Post by britishrocket on Mar 13, 2012 12:47:22 GMT -5
I forgot to mention in my last post that the thermocouples I have bought are for CAR exhaust gas measurement, as I said I'm not going to be using them for the rocket engine exhaust gas sensing. As you rightly say thats not really needed. Rather I am using them to measure the wall temperatures to check my calculations.
Post by britishrocket on Mar 28, 2012 2:04:28 GMT -5
Hi and thanks for your message. The engine isn't finished yet. On the blog I am essentially trying to play catch up by posting details of work carried out so far. In one of my early posts I mentioned that I intended to get readers up to speed as quickly as I could. I didn't expect it to take so long!
I have just moved house and so I need to get my new workshop up and running, which hopefully should be done in the next few months. The next few posts will detail the results of tests of the shear coaxial injector and steps I took to improve it. I will be posting video clips of it running. I have also done a lot of research into swirl coaxial injection and I will go on to describe this.

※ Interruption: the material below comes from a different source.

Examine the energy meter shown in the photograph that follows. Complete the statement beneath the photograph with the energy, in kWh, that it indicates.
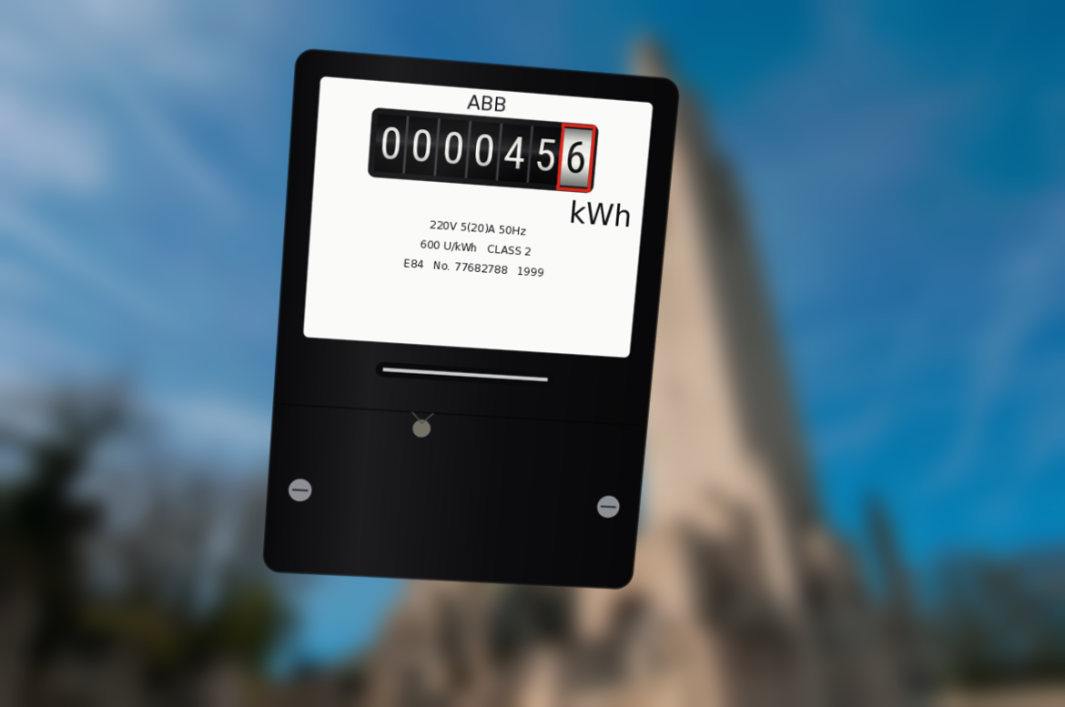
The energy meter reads 45.6 kWh
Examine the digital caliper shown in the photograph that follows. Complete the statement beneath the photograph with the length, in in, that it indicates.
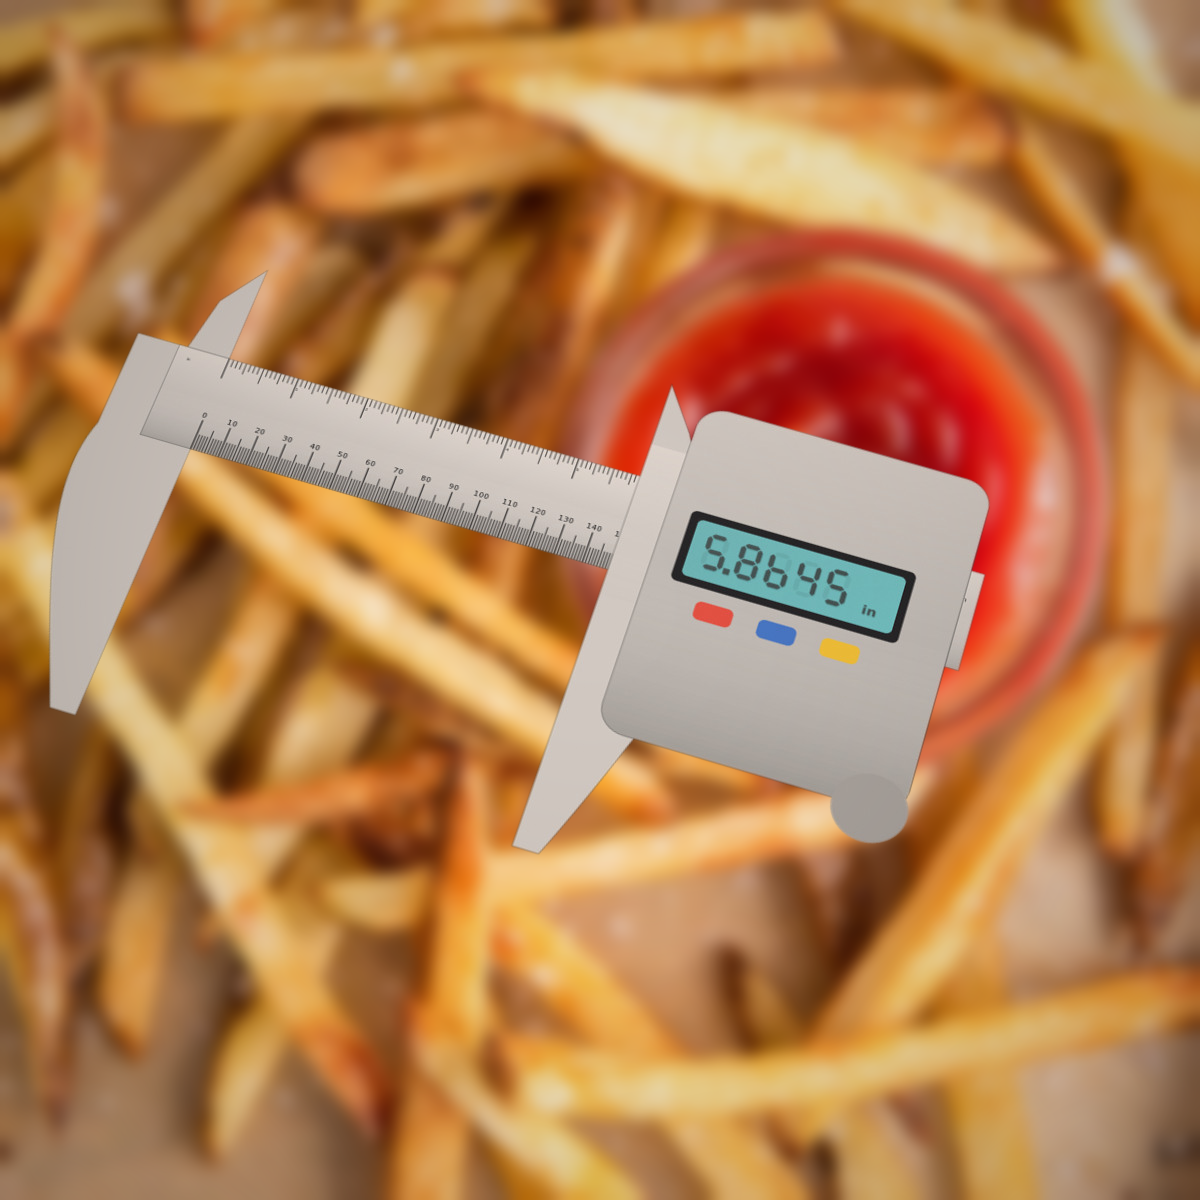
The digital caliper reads 5.8645 in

I am currently working on designs for a modular injector, that is to say a device that can be reconfigured easily to test different injection methods. I have also been looking at methods for increased heat transfer and more efficient cooling. So eventually this will be reported on as well.
Post by britishrocket on Mar 30, 2012 3:44:56 GMT -5
Hi, I'm pleased I cleared up any confusion. I said early on in the blog that it might not be the best medium for reporting on the engine project. I thought that because I am posting some pieces about work that is going on now, and some that happened up to two years ago. I long ago resigned myself to the fact that the project was going to take longer than I'd hoped!

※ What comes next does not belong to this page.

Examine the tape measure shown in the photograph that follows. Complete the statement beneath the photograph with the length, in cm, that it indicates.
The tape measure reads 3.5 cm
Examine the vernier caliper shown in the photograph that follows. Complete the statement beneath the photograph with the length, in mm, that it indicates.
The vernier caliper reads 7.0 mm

The blog began as a way to keep friends and family informed with what was going on in the project. It has generated a lot more interest from the likes of yourself and others on this forum. I am really grateful for that and for the opportunity to share experiences with like minded people. I am learning a great deal from watching your progress.
Post by britishrocket on Mar 30, 2012 14:47:26 GMT -5
Hi and thanks for your question. I can't use LOX for various reasons, the main ones being:-
I cannot source/buy it legally in the United Kingdom I cannot store it legally on residential premises in the United Kingdom I have no facilities for storing cryogenics It is much easier to work with non cryogenics It is far safer to work with non cryogenics
I used to work with LOX and LN2 on a daily basis when I was an aircraft engineer. Unless an individual has received specific training in the handling and safe use of cryogenic substances I do NOT recommend their use. You can do yourself a SERIOUS injury with LOX and there is the potential for dangerously out of control fires and/or explosions. The type of thing that will not endear your rocket experiments to the authorities.
Check the post on my blog labelled "Fuel Concerns". It gives more details into the thought process I went through when deciding what fuels and oxidisers to use. I haven't yet ruled out Liquid Nitrous Oxide; it can be obtained legally and in safe containers designed for use in car performance enhancement. I decided on balance that GOX was the best option in terms of safety and availability, at least at first.
Sorry for the delay in replying to your earlier message. You are right that you need a "thermos" type arrangement for storing LOX long term You can store it very short term in a non insulated tank, as the "bulk effect" tends to slow down the boil off. I am talking about loading your LOX tank and then firing your engine literally minutes afterwards.
To reiterate, I do not recommend working with LOX unless you are familiar with and have been trained in the necessary precautions for handling it.